Export detectron2 pre-trained mask-rcnn to ONNX with BatchNorm.

Hi folks,

BLOT: Need help exporting detectron2’s maskrcnn to ONNX along with the frozen batch norm layers.

I’m fairly new to detectron2 framework and had some issues exporting detectron2’s mask-rcnn to onnx, retaining the frozen batch norm layers from the torch model.

I have been successful in importing the resnet-50 mask-rcnn network using the code snippet below.
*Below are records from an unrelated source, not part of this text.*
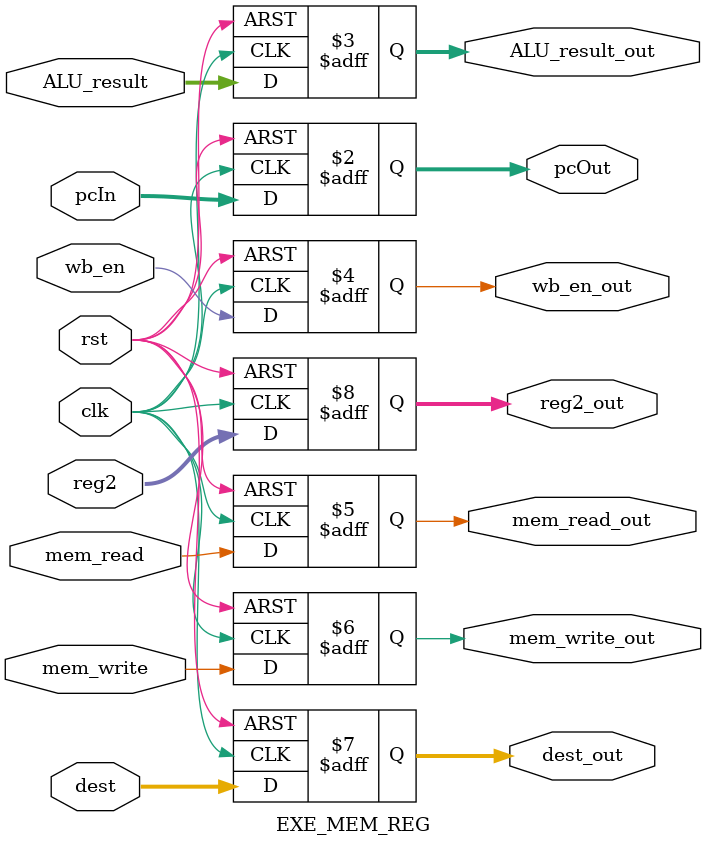
<source format=v>
module EXE_MEM_REG(
	input clk,
	input rst,
	input [31:0] pcIn,
	input [31:0] ALU_result,
	input wb_en,
	input mem_read,
	input mem_write,
	input [4:0] dest,
	input [31:0] reg2,
	output reg[31:0] pcOut,
	output reg[31:0] ALU_result_out,
	output reg wb_en_out,
	output reg mem_read_out,
	output reg mem_write_out,
	output reg [4:0] dest_out,
	output reg [31:0] reg2_out
);

	always@(posedge clk, posedge rst) begin
		if(rst) begin
			pcOut <= 32'b0;
			ALU_result_out <= 32'b0;
			wb_en_out <= 1'b0;
			mem_read_out <= 1'b0;
			mem_write_out <= 1'b0;
			dest_out <= 5'b0;
			reg2_out <= 32'b0;
		end
		else begin
			pcOut <= pcIn;
			ALU_result_out <= ALU_result;
			wb_en_out <= wb_en;
			mem_read_out <= mem_read;
			mem_write_out <= mem_write;
			dest_out <= dest;
			reg2_out <= reg2;
		end
	end

endmodule
</source>
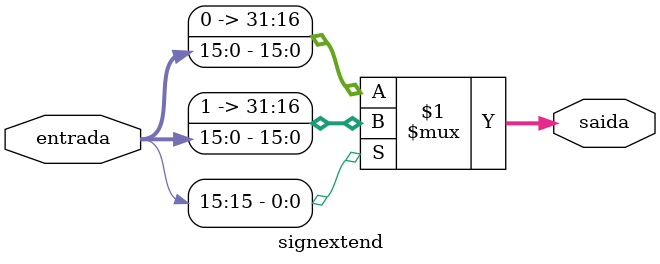
<source format=sv>
module signextend(
input wire [15:0] entrada, // instruction 15:0
output wire [31:0] saida
);

assign saida = (entrada[15]) ? {16'b1111111111111111, entrada} : {16'b0, entrada};

endmodule
</source>
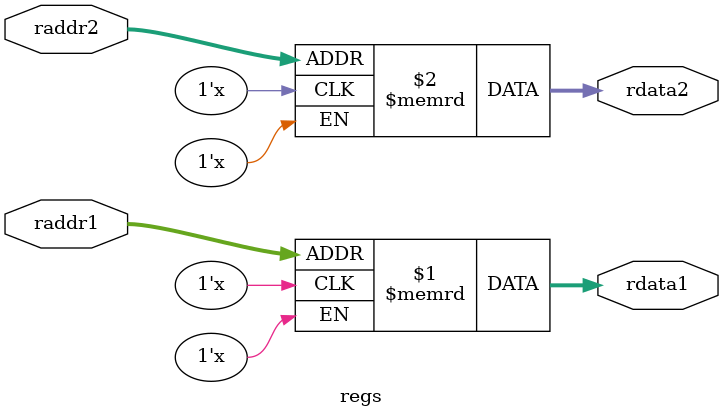
<source format=v>
`timescale 1ns / 1ps

module regs (
	input [4:0] raddr1,
	input [4:0] raddr2,

	output reg [31:0] rdata1,
	output reg [31:0] rdata2
);
	reg [31:0] register [0:31];

	assign rdata1 = register[raddr1];
	assign rdata2 = register[raddr2];
endmodule

</source>
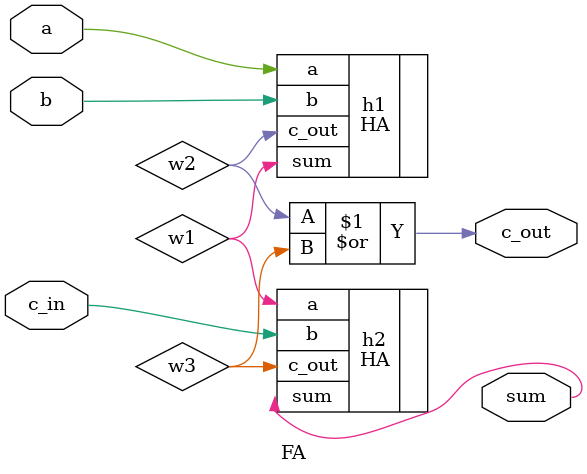
<source format=v>

module FA (
		input a,
		input b,
		input c_in,
	
		output sum,
		output c_out
	);
	
		HA h1( 
			.a(a),
			.b(b),
			.c_out(w2),
			.sum(w1)
		);
		
		HA h2( 
			.a(w1),
			.b(c_in),
			.c_out(w3),
			.sum(sum)
		);
		
		or o1(c_out,w2,w3);

endmodule

	
		
		
</source>
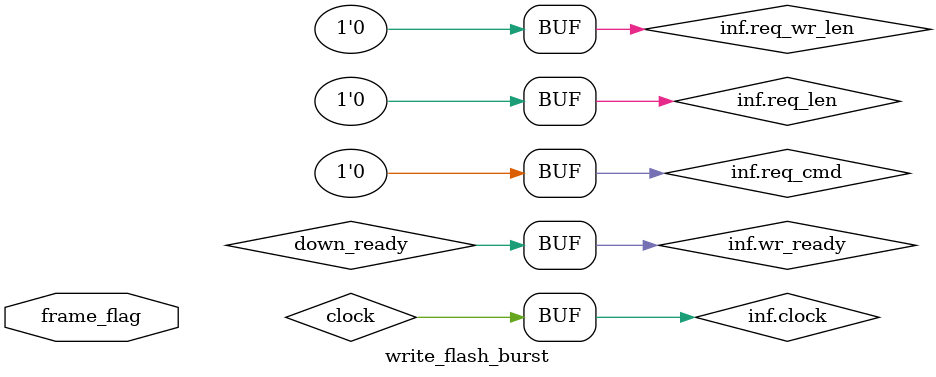
<source format=sv>
/**********************************************
______________                ______________
______________ \  /\  /|\  /| ______________
______________  \/  \/ | \/ | ______________
descript:
author : Young
Version:
creaded: 2016/9/29 上午10:32:55
madified:
***********************************************/
`timescale 1ns/1ps
module write_flash_burst #(
    parameter PAGE_PRG_CMD = 8'h02,
    parameter DSIZE     = 8,
    parameter SSIZE     = 1
)(
    input               frame_flag,
    spi_req_inf.master  inf,
    data_inf.slaver     data_inf
);

localparam BURST_LEN  = 256;

wire    clock;
wire    rst_n;
assign  clock = inf.clock;
assign  rst_n = inf.rst_n;
//--->> STATE CORE <<--------------
typedef enum {IDLE,EX_REQ,REQ_EXEC,REQ_FSH} REQ_STATE;
REQ_STATE nstate,cstate;

always@(posedge clock,negedge rst_n)
    if(~rst_n)  cstate  <= IDLE;
    else        cstate  <= nstate;


always@(*)
    case(cstate)
    IDLE:
        if(frame_flag)
                nstate  = EX_REQ;
        else    nstate  = IDLE;
    EX_REQ:
        if(inf.busy)
                nstate  = REQ_EXEC;
        else    nstate  = EX_REQ;
    REQ_EXEC:
        if(~inf.busy)
                nstate  = REQ_FSH;
        else    nstate  = REQ_EXEC;
    REQ_FSH:    nstate  = IDLE;
    default:    nstate  = IDLE;
    endcase

reg     busy,finish;

always@(posedge clock,negedge rst_n)
    if(~rst_n)  busy    <= 1'b1;
    else
        case(nstate)
        EX_REQ,REQ_EXEC:
                busy    <= 1'b1;
        default:busy    <= 1'b0;
        endcase

always@(posedge clock,negedge rst_n)
    if(~rst_n)  finish    <= 1'b1;
    else
        case(nstate)
        REQ_FSH:
                finish    <= 1'b1;
        default:finish    <= 1'b0;
        endcase

// assign cmd_inf.busy[MODULE_ID]     = busy;
// assign cmd_inf.finish[MODULE_ID]   = finish;
//---<< STATE CORE >>--------------
always@(posedge clock,negedge rst_n)
    if(~rst_n)  inf.request <= 1'b0;
    else
        case(nstate)
        EX_REQ: inf.request <= 1'b1;
        default:inf.request <= 1'b0;
        endcase

// always@(posedge clock,negedge rst_n)
//     if(~rst_n)  inf.req_len <= 24'd0;
//     else
//         case(nstate)
//         EX_REQ: inf.req_len <= (BURST_LEN+1+3)*8;
//         default:inf.req_len <= 24'd0;
//         endcase
assign inf.req_len      = (BURST_LEN+1+3)*8/SSIZE;
assign inf.req_wr_len   = (BURST_LEN+1+3)*8/SSIZE;
reg             wr_data_flag;

always@(posedge clock,negedge rst_n)begin
    if(~rst_n)  wr_data_flag    <= 1'b0;
    else
        case(nstate)
        REQ_EXEC:
                wr_data_flag    <= 1'b1;
        default:wr_data_flag    <= 1'b0;
        endcase
end

typedef enum {DIDLE,SEND_CMD,SEND_ADDR0,SEND_ADDR1,SEND_ADDR2,SEND_DATA,SEND_FSH} DATA_STATE;

DATA_STATE  dcstate,dnstate;

always@(posedge clock,negedge rst_n)
    if(~rst_n)  dcstate <= DIDLE;
    else        dcstate <= dnstate;

always@(*)
    case(dcstate)
    DIDLE:
        if(wr_data_flag)
                dnstate = SEND_CMD;
        else    dnstate = DIDLE;
    SEND_CMD:
        if(inf.wr_ready && inf.clk_en)
                dnstate = SEND_ADDR0;
        else    dnstate = SEND_CMD;
    SEND_ADDR0:
        if(inf.wr_ready && inf.clk_en)
                dnstate = SEND_ADDR1;
        else    dnstate = SEND_ADDR0;
    SEND_ADDR1:
        if(inf.wr_ready && inf.clk_en)
                dnstate = SEND_ADDR2;
        else    dnstate = SEND_ADDR1;
    SEND_ADDR2:
        if(inf.wr_ready && inf.clk_en)
                dnstate = SEND_DATA;
        else    dnstate = SEND_ADDR2;
    SEND_DATA:
        if(~wr_data_flag)
                dnstate = SEND_FSH;
        else    dnstate = SEND_DATA;
    SEND_FSH:   dnstate = DIDLE;
    default:    dnstate = DIDLE;
    endcase

reg                 curr_vld;
reg                 curr_ready;
reg [DSIZE-1:0]     curr_data;
wire        up_wr_en,down_ready;
assign      up_wr_en    = data_inf.valid;
assign      down_ready  = inf.wr_ready;


always@(posedge clock,negedge rst_n)
    if(~rst_n)  curr_vld  <= 1'b0;
    else
        case(dnstate)
        SEND_CMD,SEND_ADDR0,SEND_ADDR1:
            curr_vld    <= 1'b1;
        SEND_ADDR2:
            curr_vld    <= 1'b1;
        SEND_DATA:begin
            if(inf.clk_en)begin
                case({up_wr_en,curr_vld,down_ready})
                3'b000: curr_vld    <= 1'b0;
                3'b001: curr_vld    <= 1'b0;
                3'b010: curr_vld    <= 1'b1;
                3'b011: curr_vld    <= 1'b0;
                3'b100: curr_vld    <= 1'b1;
                3'b101: curr_vld    <= 1'b1;
                3'b110: curr_vld    <= 1'b1;
                3'b111: curr_vld    <= 1'b1;
                default:curr_vld    <= 1'b0;
                endcase
            end else    curr_vld    <= curr_vld;
        end
        default: curr_vld   <= 1'b0;
        endcase

always@(posedge clock,negedge rst_n)
    if(~rst_n)  curr_ready  <= 1'b0;
    else
        case(dnstate)
        SEND_CMD,SEND_ADDR0,SEND_ADDR1:
            curr_ready    <= 1'b0;
        SEND_ADDR2:
            curr_ready    <= 1'b0;
        SEND_DATA:begin
            if(inf.clk_en)begin
                case({up_wr_en,curr_vld,down_ready})
                3'b000: curr_ready    <= 1'b1;
                3'b001: curr_ready    <= 1'b1;
                3'b010: curr_ready    <= 1'b0;
                3'b011: curr_ready    <= 1'b1;
                3'b100: curr_ready    <= 1'b0;
                3'b101: curr_ready    <= 1'b0;
                3'b110: curr_ready    <= 1'b0;
                3'b111: curr_ready    <= 1'b1;
                default:curr_ready    <= 1'b0;
                endcase
            end else    curr_ready    <= curr_ready;
        end
        default: curr_ready   <= 1'b0;
        endcase

logic   enable_data_ready;

always@(posedge clock,negedge rst_n)
    if(~rst_n)  enable_data_ready  <= 1'b0;
    else
        case(dnstate)
        SEND_DATA:begin
            if(inf.clk_en)
                    enable_data_ready   <= 1'b1;
            else    enable_data_ready   <= enable_data_ready;
        end
        default: enable_data_ready   <= 1'b0;
        endcase

assign data_inf.ready  = inf.wr_ready && enable_data_ready;
assign inf.wr_vld      = curr_vld;

always@(posedge clock,negedge rst_n)
    if(~rst_n)  curr_data  <= {DSIZE{1'b0}};
    else
        case(dnstate)
        SEND_CMD:   curr_data   <= PAGE_PRG_CMD;
        SEND_ADDR0: curr_data   <= 8'd0;
        SEND_ADDR1: curr_data   <= 8'd0;
        SEND_ADDR2: curr_data   <= 8'd0;
        SEND_DATA:begin
            if(inf.clk_en)begin
                case({up_wr_en,curr_vld,down_ready})
                3'b000: curr_data    <= curr_data;
                3'b001: curr_data    <= curr_data;
                3'b010: curr_data    <= curr_data;
                3'b011: curr_data    <= curr_data;
                3'b100: curr_data    <= data_inf.data;
                3'b101: curr_data    <= data_inf.data;
                3'b110: curr_data    <= curr_data;
                3'b111: curr_data    <= data_inf.data;
                default:curr_data    <= curr_data;
                endcase
            end else    curr_data    <= curr_data;
        end
        default: curr_data   <= {DSIZE{1'b0}};
        endcase

assign inf.wr_data = curr_data;

assign inf.req_cmd = 0;

endmodule

</source>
But in this case, the frozen batch norm layers get optimized out/ constant-folded in the exported ONNX network.

modelName = "R_50_C4_3x"
modelYaml = "COCO-InstanceSegmentation/mask_rcnn_"+modelName+".yaml"
torch_model = model_zoo.get(modelYaml, trained=True)
cfg = get_cfg()
cfg.MODEL.WEIGHTS = model_zoo.get_checkpoint_url(modelYaml)

# COCO dataset loader
data_loader = build_detection_test_loader(cfg, cfg.DATASETS.TEST[0], num_workers=0)
first_batch = next(iter(data_loader))

tracer = Caffe2Tracer(cfg, torch_model, first_batch)
onnx_model = tracer.export_onnx()
onnx.save(onnx_model, "mrcnn_onnx.onnx"))
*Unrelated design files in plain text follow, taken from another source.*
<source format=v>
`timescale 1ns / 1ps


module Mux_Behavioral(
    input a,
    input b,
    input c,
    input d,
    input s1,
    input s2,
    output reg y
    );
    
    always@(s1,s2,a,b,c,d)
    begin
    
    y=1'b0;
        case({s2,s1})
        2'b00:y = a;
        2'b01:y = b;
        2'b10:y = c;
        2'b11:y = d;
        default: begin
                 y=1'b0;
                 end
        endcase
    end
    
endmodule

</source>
Based off a conversation from this thread, my understanding is that, using the torch.onnx.export() function, we can turn off constant_folding and optimizations, when exported using the training=TrainingMode.TRAINING option. After which, the frozen batch norm layer wouldn’t get optimized out. However, while trying this out, I run into an error (pasted below)

Updated export code:

torch.onnx.export(torch_model, first_batch, "mrcnn.onnx", verbose=True, do_constant_folding=True) #, training=TrainingMode.TRAINING)

Error message:

File "/Users/ad/anaconda3/envs/torch/lib/python3.9/site-packages/torch/onnx/utils.py", line 632, in _export
    _model_to_graph(model, args, verbose, input_names,
  File "/Users/ad/anaconda3/envs/torch/lib/python3.9/site-packages/torch/onnx/utils.py", line 409, in _model_to_graph
    graph, params, torch_out = _create_jit_graph(model, args,
  File "/Users/ad/anaconda3/envs/torch/lib/python3.9/site-packages/torch/onnx/utils.py", line 379, in _create_jit_graph
    graph, torch_out = _trace_and_get_graph_from_model(model, args)
  File "/Users/ad/anaconda3/envs/torch/lib/python3.9/site-packages/torch/onnx/utils.py", line 342, in _trace_and_get_graph_from_model
    torch.jit._get_trace_graph(model, args, strict=False, _force_outplace=False, _return_inputs_states=True)
  File "/Users/ad/anaconda3/envs/torch/lib/python3.9/site-packages/torch/jit/_trace.py", line 1149, in _get_trace_graph
    outs = ONNXTracedModule(f, strict, _force_outplace, return_inputs, _return_inputs_states)(*args, **kwargs)
  File "/Users/ad/anaconda3/envs/torch/lib/python3.9/site-packages/torch/nn/modules/module.py", line 727, in _call_impl
    result = self.forward(*input, **kwargs)
  File "/Users/ad/anaconda3/envs/torch/lib/python3.9/site-packages/torch/jit/_trace.py", line 126, in forward
    graph, out = torch._C._create_graph_by_tracing(
  File "/Users/ad/anaconda3/envs/torch/lib/python3.9/site-packages/torch/jit/_trace.py", line 120, in wrapper
    out_vars, _ = _flatten(outs)

RuntimeError: Only tuples, lists and Variables supported as JIT inputs/outputs. Dictionaries and strings are also accepted but their usage is not recommended. But got unsupported type Instances

I faced a similar issue with _flatten(in) , which was resolved by converting all the scalars to tensors. But here, the outs from detectron2 is an object of type ‘Instances’. A few questions here -

  1. Why does the exporter care about the final format after post-processing?
  2. Any suggestions on how can I resolve this error? or,
  3. Any leads on how to export detectron2’s maskrcnn to ONNX with the batch norm layers will be much appreciated.

Thanks in advance!

This issue is addressing the export of fixed batch norm layers from the model. But, currently I’m unable to successfully export any form of the network using the torch.onnx.export(torch_model, first_batch, "mrcnn.onnx") syntax.